Even high levels of automation can benefit from following this approach. For example MS Office spelling autocorrect is 4 on the Sheridan scale, but like a good high-level automation, the user can turn it off any time for any particular word. The really great thing about it is the user can turn it off right on the page where the autocorrection occurs. Hover the mouse over a corrected word and a pulldown menu becomes available that includes an option to revert the autocorrected word and another option to turn off autocorrecting for that word entirely. This menu remains available for quite a while, letting the user decide when to turn it off, if she or he wants to turn it off. Slick.
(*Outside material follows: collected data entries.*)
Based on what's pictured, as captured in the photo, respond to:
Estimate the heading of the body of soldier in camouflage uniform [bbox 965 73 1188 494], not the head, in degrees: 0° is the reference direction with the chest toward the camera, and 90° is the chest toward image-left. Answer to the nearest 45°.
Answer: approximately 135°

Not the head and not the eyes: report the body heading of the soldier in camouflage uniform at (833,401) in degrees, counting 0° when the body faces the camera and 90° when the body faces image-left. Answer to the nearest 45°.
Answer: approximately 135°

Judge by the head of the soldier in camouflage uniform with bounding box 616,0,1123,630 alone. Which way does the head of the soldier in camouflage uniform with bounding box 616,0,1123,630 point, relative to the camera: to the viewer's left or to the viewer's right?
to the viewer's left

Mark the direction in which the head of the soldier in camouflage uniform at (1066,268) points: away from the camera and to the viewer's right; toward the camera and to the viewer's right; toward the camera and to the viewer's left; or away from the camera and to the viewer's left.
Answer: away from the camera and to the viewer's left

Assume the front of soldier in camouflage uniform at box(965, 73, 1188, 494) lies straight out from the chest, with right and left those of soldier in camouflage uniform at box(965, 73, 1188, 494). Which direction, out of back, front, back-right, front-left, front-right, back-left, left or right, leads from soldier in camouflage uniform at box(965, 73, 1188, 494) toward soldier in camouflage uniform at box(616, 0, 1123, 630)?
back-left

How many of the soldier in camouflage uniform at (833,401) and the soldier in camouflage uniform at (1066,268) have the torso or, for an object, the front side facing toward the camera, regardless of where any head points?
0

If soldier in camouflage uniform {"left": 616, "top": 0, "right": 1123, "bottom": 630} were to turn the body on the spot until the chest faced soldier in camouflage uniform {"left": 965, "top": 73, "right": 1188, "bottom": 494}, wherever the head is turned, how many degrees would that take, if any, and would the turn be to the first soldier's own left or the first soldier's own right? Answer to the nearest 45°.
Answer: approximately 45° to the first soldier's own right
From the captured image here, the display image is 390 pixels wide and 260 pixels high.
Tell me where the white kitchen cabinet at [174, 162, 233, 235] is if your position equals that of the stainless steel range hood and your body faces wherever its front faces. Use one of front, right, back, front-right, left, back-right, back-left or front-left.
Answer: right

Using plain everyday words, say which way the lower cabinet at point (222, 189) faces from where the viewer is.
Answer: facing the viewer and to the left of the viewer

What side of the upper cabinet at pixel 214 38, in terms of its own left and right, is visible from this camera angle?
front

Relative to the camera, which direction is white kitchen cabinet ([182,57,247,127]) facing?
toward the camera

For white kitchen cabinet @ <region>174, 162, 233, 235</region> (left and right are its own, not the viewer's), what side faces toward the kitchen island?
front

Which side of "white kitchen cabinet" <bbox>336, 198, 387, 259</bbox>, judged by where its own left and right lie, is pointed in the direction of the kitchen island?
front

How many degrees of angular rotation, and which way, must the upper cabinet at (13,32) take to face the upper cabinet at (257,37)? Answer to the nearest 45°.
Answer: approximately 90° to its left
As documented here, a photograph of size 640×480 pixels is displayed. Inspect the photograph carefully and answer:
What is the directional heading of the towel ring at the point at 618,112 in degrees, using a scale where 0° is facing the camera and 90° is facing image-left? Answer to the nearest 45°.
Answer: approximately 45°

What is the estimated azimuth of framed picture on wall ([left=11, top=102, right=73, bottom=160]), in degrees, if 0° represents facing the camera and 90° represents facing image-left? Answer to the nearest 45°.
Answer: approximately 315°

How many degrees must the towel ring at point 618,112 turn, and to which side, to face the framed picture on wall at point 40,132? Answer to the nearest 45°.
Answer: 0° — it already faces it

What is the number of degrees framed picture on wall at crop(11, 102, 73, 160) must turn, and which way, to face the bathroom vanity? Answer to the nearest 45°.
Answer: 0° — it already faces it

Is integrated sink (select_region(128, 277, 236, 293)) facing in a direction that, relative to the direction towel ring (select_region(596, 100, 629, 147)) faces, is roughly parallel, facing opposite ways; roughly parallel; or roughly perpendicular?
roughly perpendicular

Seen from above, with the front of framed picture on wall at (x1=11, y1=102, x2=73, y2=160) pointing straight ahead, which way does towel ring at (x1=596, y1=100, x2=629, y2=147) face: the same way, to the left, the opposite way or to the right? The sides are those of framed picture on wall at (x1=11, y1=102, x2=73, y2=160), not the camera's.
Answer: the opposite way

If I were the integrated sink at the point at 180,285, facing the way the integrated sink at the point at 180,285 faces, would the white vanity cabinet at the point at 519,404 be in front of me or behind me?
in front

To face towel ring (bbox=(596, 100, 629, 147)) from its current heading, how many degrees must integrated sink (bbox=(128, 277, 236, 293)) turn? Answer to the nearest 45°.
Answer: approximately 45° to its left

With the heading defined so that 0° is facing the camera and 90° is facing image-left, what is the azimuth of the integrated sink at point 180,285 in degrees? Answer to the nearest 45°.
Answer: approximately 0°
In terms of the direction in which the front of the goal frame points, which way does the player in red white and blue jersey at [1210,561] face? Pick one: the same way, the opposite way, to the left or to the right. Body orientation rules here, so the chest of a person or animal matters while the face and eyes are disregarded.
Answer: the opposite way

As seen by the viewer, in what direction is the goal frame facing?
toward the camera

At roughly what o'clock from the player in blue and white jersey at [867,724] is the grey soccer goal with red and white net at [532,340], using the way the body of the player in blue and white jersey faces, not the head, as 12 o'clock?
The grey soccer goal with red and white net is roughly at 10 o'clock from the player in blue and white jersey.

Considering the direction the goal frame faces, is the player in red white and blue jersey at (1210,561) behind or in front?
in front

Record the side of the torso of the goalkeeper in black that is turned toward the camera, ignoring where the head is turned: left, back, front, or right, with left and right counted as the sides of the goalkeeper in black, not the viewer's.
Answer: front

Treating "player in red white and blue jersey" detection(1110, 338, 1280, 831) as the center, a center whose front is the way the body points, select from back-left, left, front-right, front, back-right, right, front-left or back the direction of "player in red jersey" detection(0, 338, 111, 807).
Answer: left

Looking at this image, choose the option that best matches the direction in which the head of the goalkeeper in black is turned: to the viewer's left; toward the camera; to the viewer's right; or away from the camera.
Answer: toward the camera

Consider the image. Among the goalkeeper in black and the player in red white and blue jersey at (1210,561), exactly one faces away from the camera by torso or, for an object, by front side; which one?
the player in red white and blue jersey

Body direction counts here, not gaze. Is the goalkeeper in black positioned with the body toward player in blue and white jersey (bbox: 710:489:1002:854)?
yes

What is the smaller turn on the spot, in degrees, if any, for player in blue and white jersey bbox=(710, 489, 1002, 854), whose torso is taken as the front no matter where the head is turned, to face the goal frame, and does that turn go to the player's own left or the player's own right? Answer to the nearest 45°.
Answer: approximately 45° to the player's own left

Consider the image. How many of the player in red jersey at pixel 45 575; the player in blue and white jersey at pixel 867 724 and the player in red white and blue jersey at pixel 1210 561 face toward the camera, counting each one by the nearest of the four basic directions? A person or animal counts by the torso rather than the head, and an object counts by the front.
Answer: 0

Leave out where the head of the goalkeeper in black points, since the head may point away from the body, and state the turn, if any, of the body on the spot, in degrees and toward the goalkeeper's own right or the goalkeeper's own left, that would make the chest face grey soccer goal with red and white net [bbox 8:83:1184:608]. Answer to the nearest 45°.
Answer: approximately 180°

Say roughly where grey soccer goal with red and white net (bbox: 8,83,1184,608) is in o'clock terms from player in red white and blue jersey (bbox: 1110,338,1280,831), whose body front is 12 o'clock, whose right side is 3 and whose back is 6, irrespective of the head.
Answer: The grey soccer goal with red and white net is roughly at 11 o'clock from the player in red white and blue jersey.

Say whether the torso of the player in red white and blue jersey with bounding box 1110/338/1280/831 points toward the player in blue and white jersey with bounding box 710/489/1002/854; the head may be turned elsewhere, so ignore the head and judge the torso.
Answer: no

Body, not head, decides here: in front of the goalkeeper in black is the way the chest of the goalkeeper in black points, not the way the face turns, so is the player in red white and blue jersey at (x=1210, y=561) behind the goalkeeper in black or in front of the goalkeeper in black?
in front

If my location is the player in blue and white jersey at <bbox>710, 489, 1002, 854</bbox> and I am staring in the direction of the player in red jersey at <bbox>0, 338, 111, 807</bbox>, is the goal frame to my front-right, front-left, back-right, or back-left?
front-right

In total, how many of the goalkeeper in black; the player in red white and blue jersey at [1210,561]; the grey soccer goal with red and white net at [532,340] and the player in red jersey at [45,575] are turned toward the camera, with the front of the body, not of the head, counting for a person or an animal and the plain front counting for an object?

Dropdown menu to turn-off autocorrection

Automation can significantly improve usability, but that automation should still follow the basic human factors principles of providing non-distracting and easy-to-understand information about its state, and a direct, efficient, easy-to-discover and easy-to-remember means of control.

Summary Checklist

Problem: Attempts at automation are unsuccessful.

Potential Solutions:

  • Select the right level of automation for the user’s interest and the automation’s effectiveness.
  • Recognize that lower levels of automation tend to be better for operational work.
  • Look for utilization work that should be automated.
  • Design offers of automation so user can refuse by simply ignoring it.
  • Provide a means for user to choose the time to interact with automation.
  • Keep the place of interaction with the automation proximal to the display of the automation.